Prologue
Bitters, Texas
Thursday, August 24, 2000
10:30 p.m. CST
With a sharp strike against the small box’s score, the match ignited. A flash of light, a ghostly puff of smoke, the nose-stinging scent of sulfur, and it was done. The arsonist’s ragged emotions were set free. Instantly, any doubt or anxiety about this decision vanished, replaced by righteous conviction.
The flame stayed steady and bright as it was lowered to the mass of dry wood piled on the board stairs leading to the church’s vestibule. Whole lengths of browned evergreen branches and other dead vegetation had been easy to collect, thanks to the wild terrain and yet another year of drought.
As expected, the brittle debris caught quickly. Flowing like liquid, the flames spread, advanced and climbed. It wouldn’t be long before they gave birth to a torch, a pyre, a veritable shaking fist against this serene night, this star-studded summer sky, luminous and wide, unmarred by the slightest hint of a cloud. This silent witness to everything.
Soon the vestibule doors would catch, and then…maybe the interior. It was possible if help was slow to respond.
Tossing the box of matches into the intensifying blaze, escape became the next focus. There might not be anyone on this remote highway tonight, but there was always the chance an alert trucker on I–10, or worse, a state trooper, would spot the distant glow and mention it on his radio, initiating an alarm too soon. However, the arsonist’s escape vehicle was parked facing the road; even that had been thought through. What hadn’t been was the unreliable nature of the vehicle itself.
It took try after terrifying try, but just as the smell of gasoline could be detected, the engine finally roared to life and the arsonist peeled out of the lot making a skidding turn west onto the unlit single-lane highway.
1
“No!”
The dog came out of nowhere, a streak of black, darker than the night, cutting across the single-lane highway, directly into the path of the van. The driver hit the brakes, but in that surreal instant, the young woman noticed that the animal was hobbling along on only three legs. The poor creature didn’t stand a chance.

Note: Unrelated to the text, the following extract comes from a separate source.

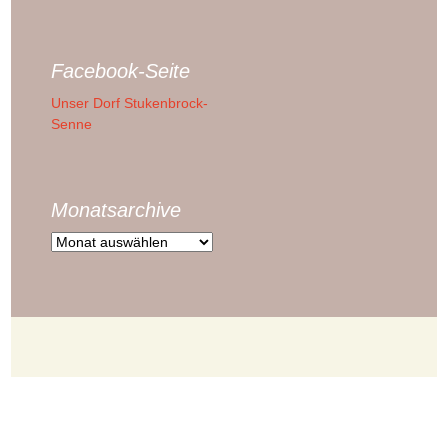
Facebook-Seite
Unser Dorf Stukenbrock-
Senne
Monatsarchive
Monatsarchive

Tires protested in a high-pitched squeal as she pulled at the steering wheel in an instinctive attempt to direct the vehicle away from catastrophe, and the van slid across the double yellow line. Luckily there was no other traffic on the dark, unlit road. Fully expecting the sickly thud of impact, out of the corner of her eye she caught the brief, amazing glimpse of the black mass hurling itself into a ditch. For a few seconds, she almost got to savor relief—until logic returned with stomach-roiling bitterness.

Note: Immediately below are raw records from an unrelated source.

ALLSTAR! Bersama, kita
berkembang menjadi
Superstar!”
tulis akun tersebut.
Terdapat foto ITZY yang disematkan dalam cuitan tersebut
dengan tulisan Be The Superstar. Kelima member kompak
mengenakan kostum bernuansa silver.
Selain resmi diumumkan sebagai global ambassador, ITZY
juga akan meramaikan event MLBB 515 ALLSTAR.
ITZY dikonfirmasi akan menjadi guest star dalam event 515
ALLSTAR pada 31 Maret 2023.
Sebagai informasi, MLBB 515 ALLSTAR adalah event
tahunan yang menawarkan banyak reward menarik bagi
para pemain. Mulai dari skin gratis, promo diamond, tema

She may not be responsible for killing the dog, but that survivalist’s dive had probably finished the poor thing. Even if it hadn’t, maimed as it was, it wouldn’t last much longer out here. Either way, she couldn’t let herself care. It was imperative that she keep going.
But no sooner did the van come to a full stop than she shifted into Reverse and backed up. She angled off to the shoulder, all the way until her headlights found the animal.
A pair of glowing amber eyes watched her from the deepest part of a shallow draw.
“Damn it.”
The dog had to have a cat or two in its family tree. Just her luck, since staying in one spot for any length of time was nothing short of an invitation for trouble. She should have taken the chance and gotten on the interstate.